The response must reproduce exactly every line of the material below holding the word "that".
The input: Begin
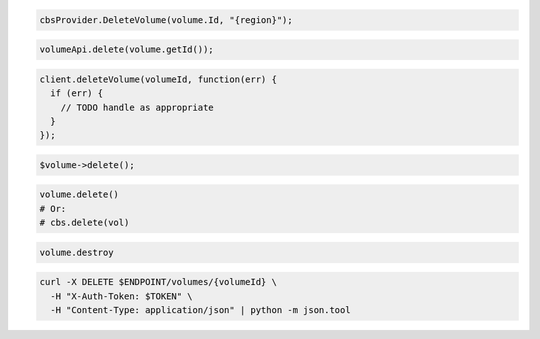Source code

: .. code-block:: csharp

  cbsProvider.DeleteVolume(volume.Id, "{region}");

.. code-block:: java

  volumeApi.delete(volume.getId());

.. code-block:: javascript

  client.deleteVolume(volumeId, function(err) {
    if (err) {
      // TODO handle as appropriate
    }
  });

.. code-block:: php

  $volume->delete();

.. code-block:: python

  volume.delete()
  # Or:
  # cbs.delete(vol)

.. code-block:: ruby

  volume.destroy

.. code-block:: sh

  curl -X DELETE $ENDPOINT/volumes/{volumeId} \
    -H "X-Auth-Token: $TOKEN" \
    -H "Content-Type: application/json" | python -m json.tool
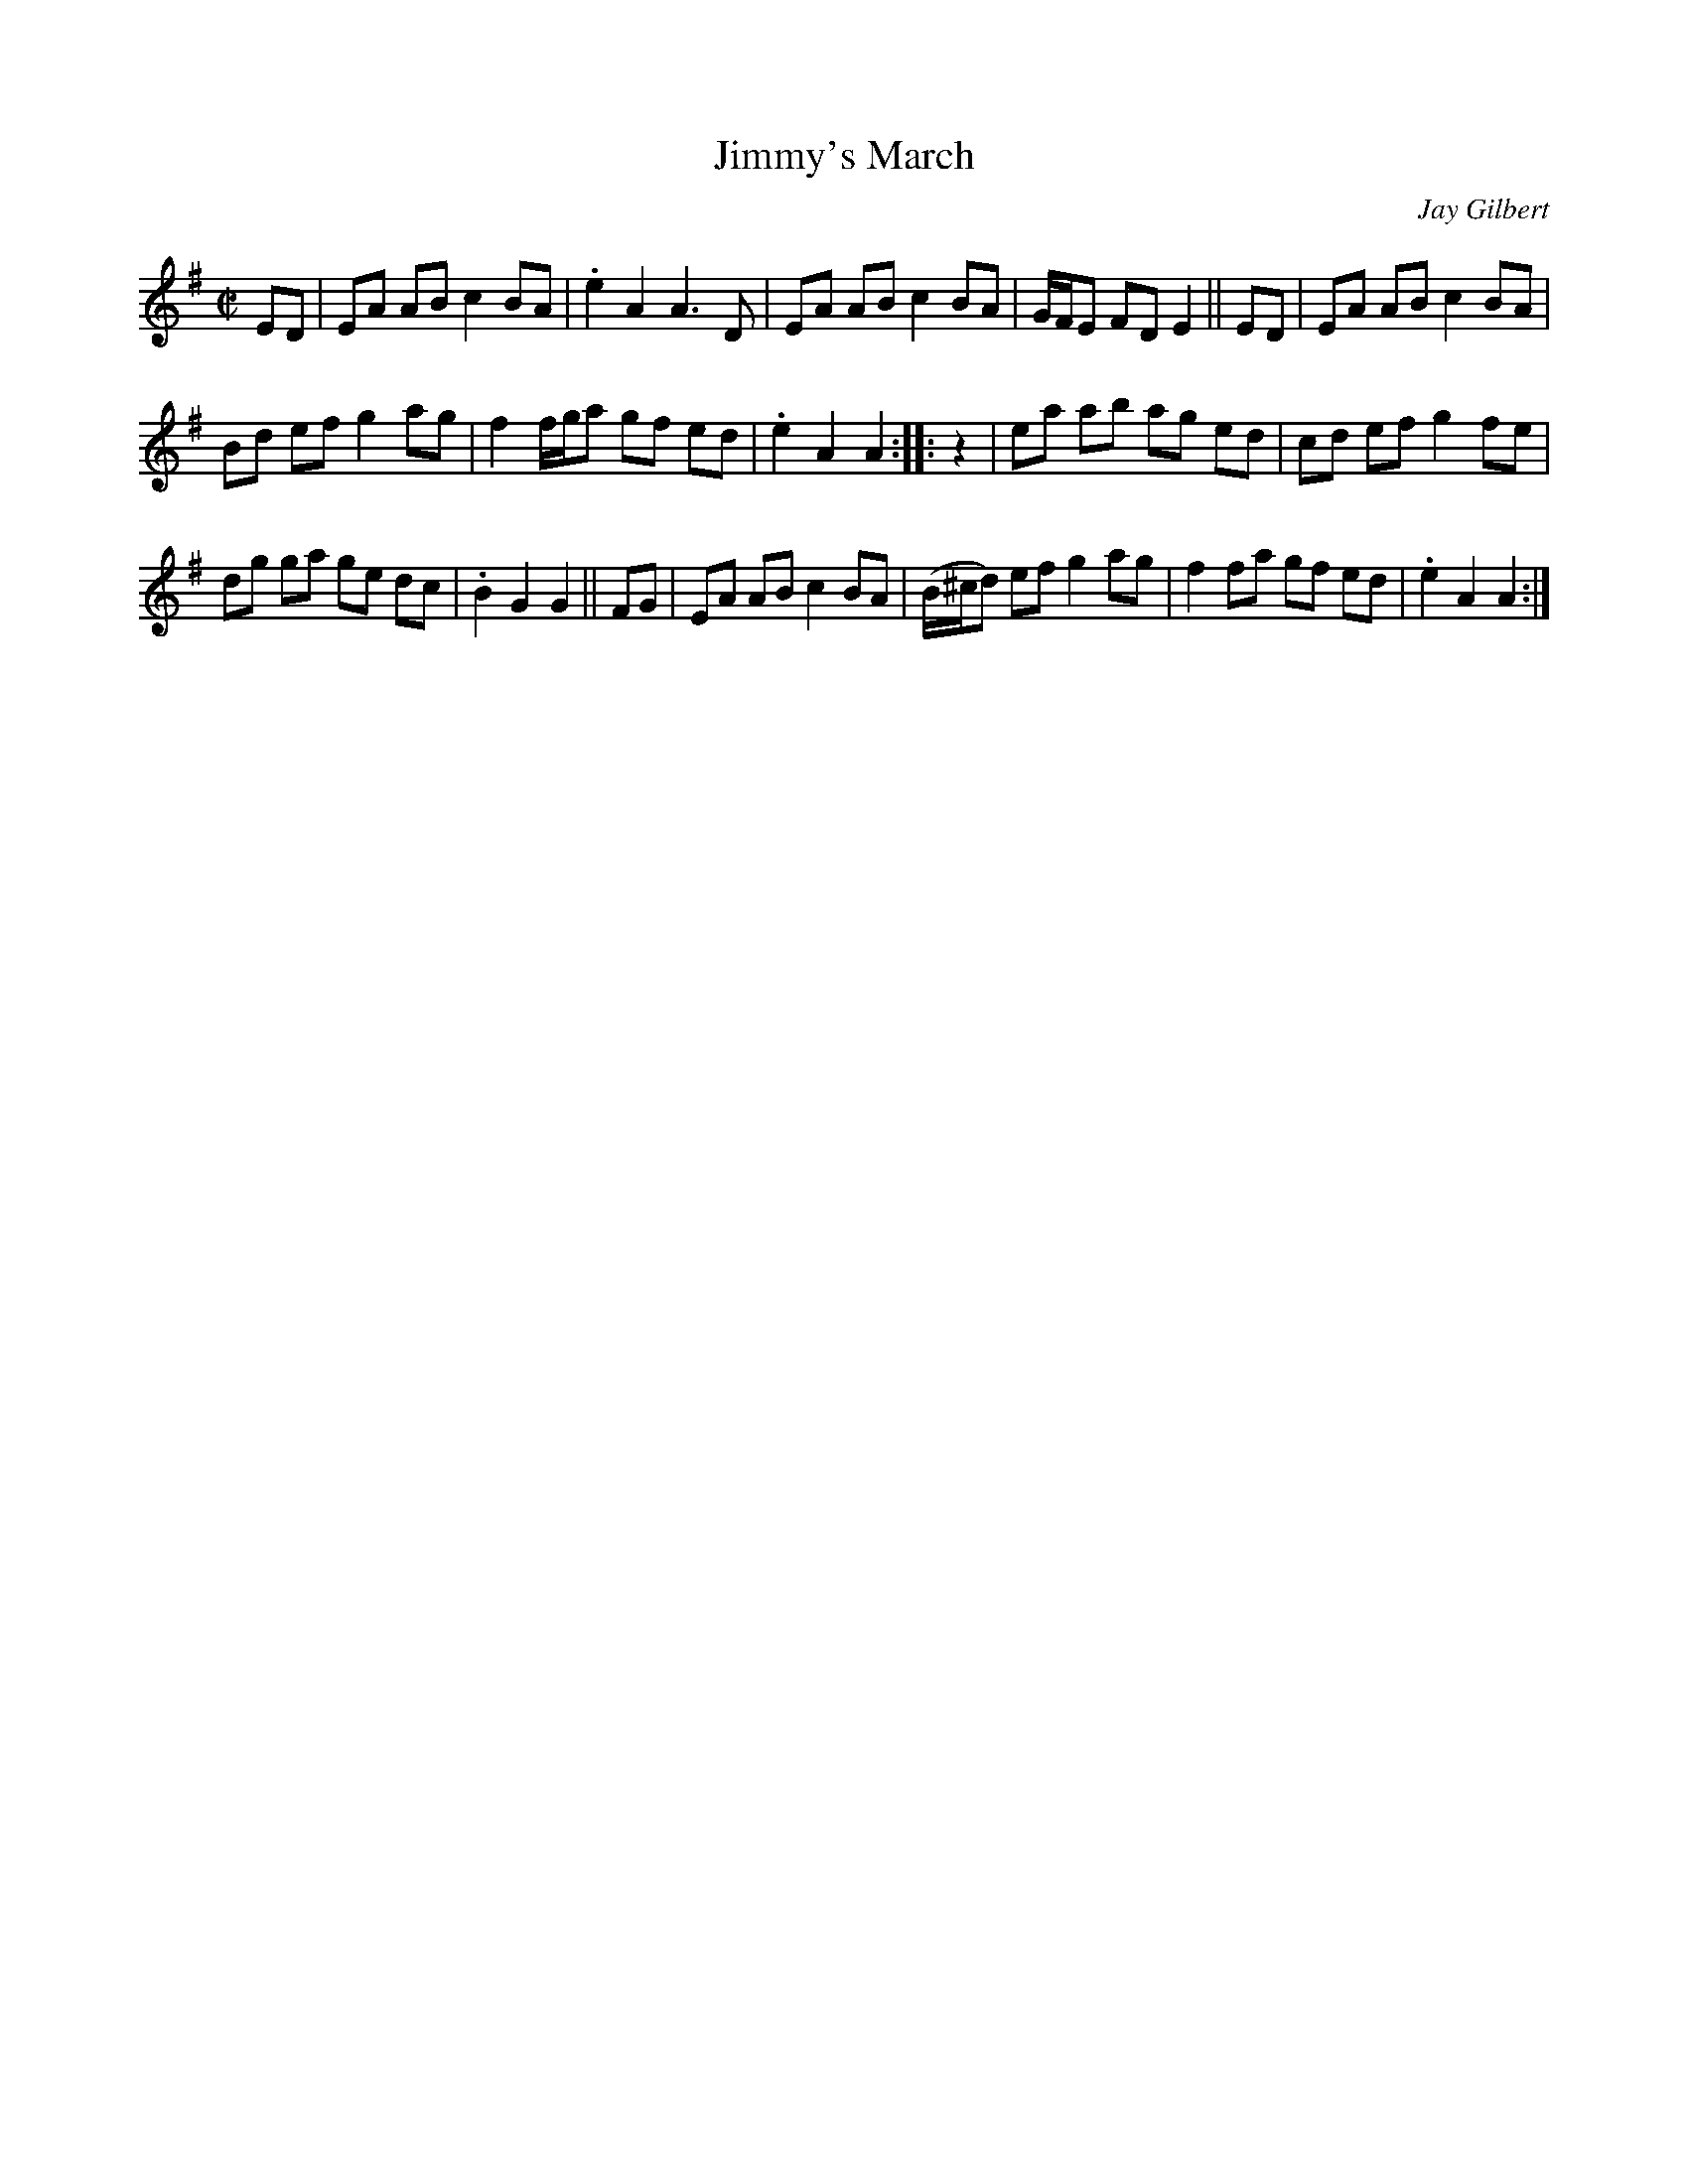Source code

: X: 1
T: Jimmy's March
C: Jay Gilbert
N: (For Jimmy Devine - 02/22/1953 - 06/07/2021)
S: Posted on youtube (Old Time Music in New England) 2021-07-23
R: reel
Z: 2021 John Chambers <jc:trillian.mit.edu>
M: C|
L: 1/8
K: Ador
ED | EA AB c2 BA | .e2 A2 A3 D | EA AB c2 BA | G/F/E FD E2 || ED | EA AB c2 BA |
Bd ef g2 ag | f2 f/g/a gf ed | .e2 A2 A2 :: z2 | ea ab ag ed | cd ef g2 fe |
dg ga ge dc | .B2 G2 G2 || FG | EA AB c2 BA | (B/^c/d) ef g2 ag | f2 fa gf ed | .e2 A2 A2 :|
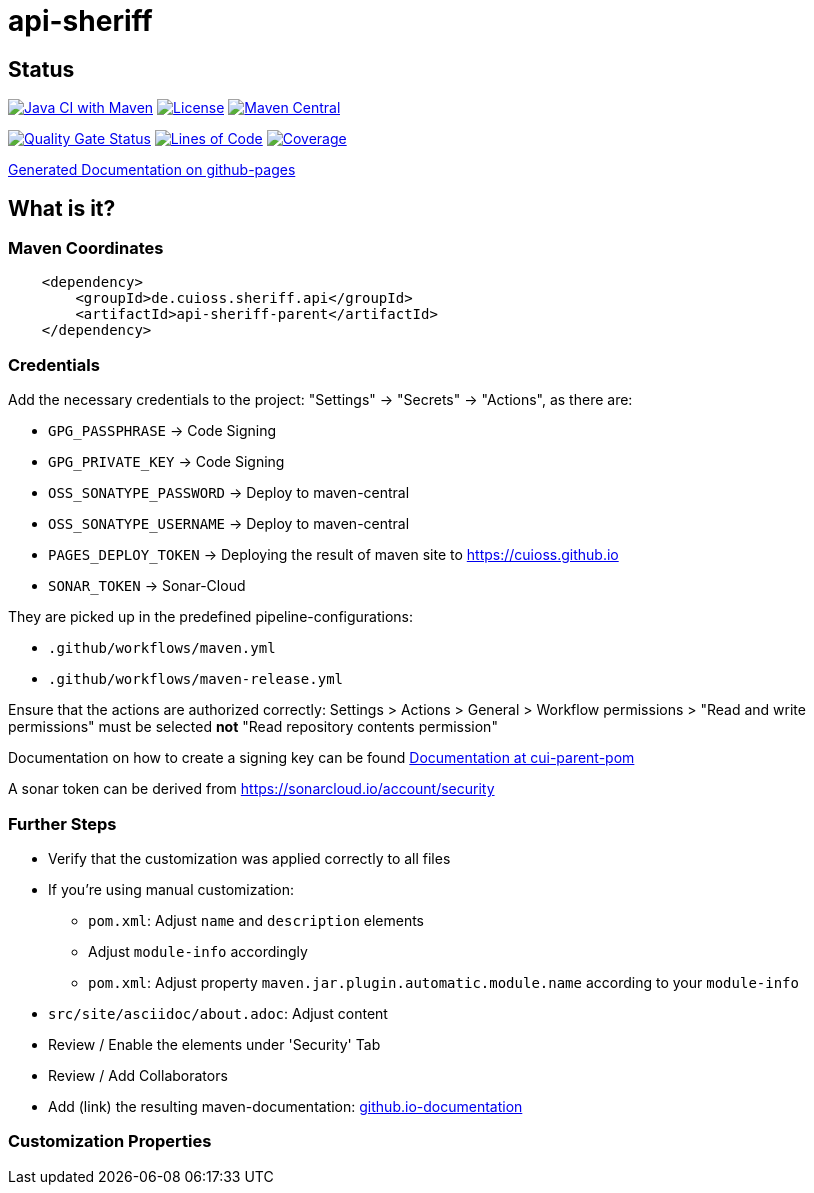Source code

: = api-sheriff

== Status

image:https://github.com/cuioss/api-sheriff/actions/workflows/maven.yml/badge.svg[Java CI with Maven,link=https://github.com/cuioss/api-sheriff/actions/workflows/maven.yml]
image:http://img.shields.io/:license-apache-blue.svg[License,link=http://www.apache.org/licenses/LICENSE-2.0.html]
image:https://img.shields.io/maven-central/v/de.cuioss.sheriff.api/api-sheriff.svg?label=Maven%20Central["Maven Central", link="https://central.sonatype.com/artifact/de.cuioss.sheriff.api/api-sheriff"]

https://sonarcloud.io/summary/new_code?id=cuioss_api-sheriff[image:https://sonarcloud.io/api/project_badges/measure?project=cuioss_api-sheriff&metric=alert_status[Quality
Gate Status]]
image:https://sonarcloud.io/api/project_badges/measure?project=cuioss_api-sheriff&metric=ncloc[Lines of Code,link=https://sonarcloud.io/summary/new_code?id=cuioss_api-sheriff]
image:https://sonarcloud.io/api/project_badges/measure?project=cuioss_api-sheriff&metric=coverage[Coverage,link=https://sonarcloud.io/summary/new_code?id=cuioss_api-sheriff]


https://cuioss.github.io/cui-java-module-template/about.html[Generated Documentation on github-pages]

== What is it?



=== Maven Coordinates

[source,xml]
----
    <dependency>
        <groupId>de.cuioss.sheriff.api</groupId>
        <artifactId>api-sheriff-parent</artifactId>
    </dependency>
----

=== Credentials

Add the necessary credentials to the project: "Settings" -> "Secrets" -> "Actions", as there are: 

* `GPG_PASSPHRASE` -> Code Signing
* `GPG_PRIVATE_KEY` -> Code Signing
* `OSS_SONATYPE_PASSWORD` -> Deploy to maven-central 
* `OSS_SONATYPE_USERNAME` -> Deploy to maven-central
* `PAGES_DEPLOY_TOKEN` -> Deploying the result of maven site to https://cuioss.github.io
* `SONAR_TOKEN` -> Sonar-Cloud

They are picked up in the predefined pipeline-configurations:

* `.github/workflows/maven.yml`
* `.github/workflows/maven-release.yml`

Ensure that the actions are authorized correctly: Settings > Actions > General > Workflow permissions >  "Read and write permissions" must be selected *not* "Read repository contents permission"

Documentation on how to create a signing key can be found https://github.com/cuioss/cui-parent-pom/blob/master/doc/signing_key.adoc[Documentation at cui-parent-pom] 

A sonar token can be derived from https://sonarcloud.io/account/security

=== Further Steps

* Verify that the customization was applied correctly to all files
* If you're using manual customization:
** `pom.xml`: Adjust `name` and `description` elements
** Adjust `module-info` accordingly
** `pom.xml`: Adjust property `maven.jar.plugin.automatic.module.name` according to your `module-info`
* `src/site/asciidoc/about.adoc`: Adjust content
* Review / Enable the elements under 'Security' Tab
* Review / Add Collaborators
* Add (link) the resulting maven-documentation: https://github.com/cuioss/cuioss.github.io/edit/main/README.md[github.io-documentation]

=== Customization Properties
The input: End
_Your solution_:
Ensure that the actions are authorized correctly: Settings > Actions > General > Workflow permissions >  "Read and write permissions" must be selected *not* "Read repository contents permission"
* Verify that the customization was applied correctly to all files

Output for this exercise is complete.